When I shop I am looking for the company that sees a subtle difference in the mortality risk. Most of the time the trial offers I get are bunched around the same rate class and the winner is the company that sees a case as standard plus rather than standard, preferred rather than standard plus, or a table 2 rather than a table 4. Every once in a while I get a reaction from an underwriter that is incredibly out of line with the information I provided and obviously a knee jerk reaction to, well, to something.

A case I am currently working on brought this kind of reaction from Banner Life. This client had a condition called Fuch’s dystrophy of the eye. It is asymptomatic at this point and truly, in a worst case scenario, at some point in the future might require a cornea transplant. All of the other trial offers I got ranged from preferred to standard based on treatment for mild depression, disregarding the Fuch’s as insignificant from a mortality standpoint. This was what I expected, except for Banner. They declined to make an offer due to the Fuch’s dystrophy.

I emailed back and asked for an explanation of their trial non offer and so far haven’t received anything, but I suspect that the underwriter reviewing the case had a knee jerk reaction to the word dystrophy and didn’t bother to research this particular malady to see what impact it would really have on the overall life expectancy.

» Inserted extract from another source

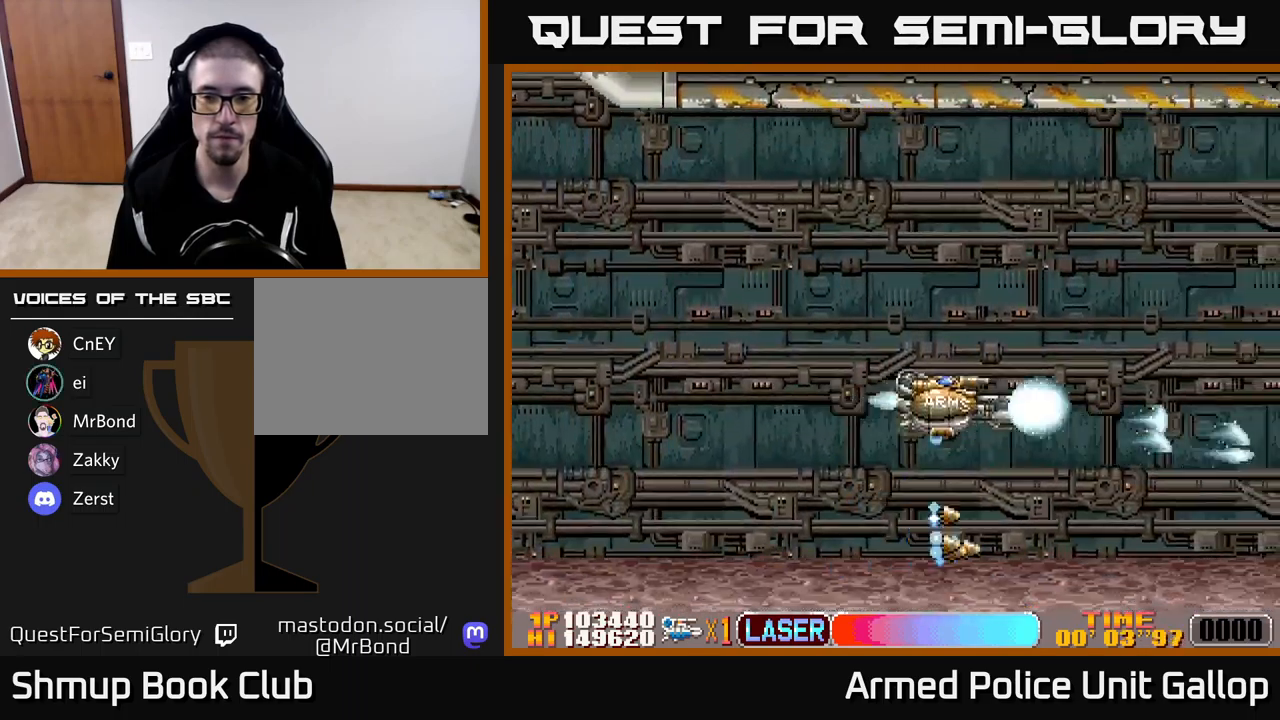
{"buttons": ["A"], "left_stick": "center", "events": [[417, "DPAD_UP", "up"], [483, "DPAD_RIGHT", "up"]]}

Another case I was working was for someone that was being treated for depression, rather mild depression, but was being treated with a drug that is used for bipolar disorder. Most companies came back about where I would expect them to, somewhere between preferred and standard, but one company declined to offer due to bipolar disorder. It was the underwriter’s knee jerk reaction to the medication, which is a primary drug for bipolar disorder but is also used for depression that led them decline rather than clarify the facts.

Bottom line. Underwriters are human too and they occasionally misread the information presented or I present it in a way that doesn’t clarify a situation enough. But, for whatever reason the knee jerks and that company is out of the running for now. That is why we always shop to multiple companies. The more eyes that see the case the more likely that we will get a fair hearing and a good offer.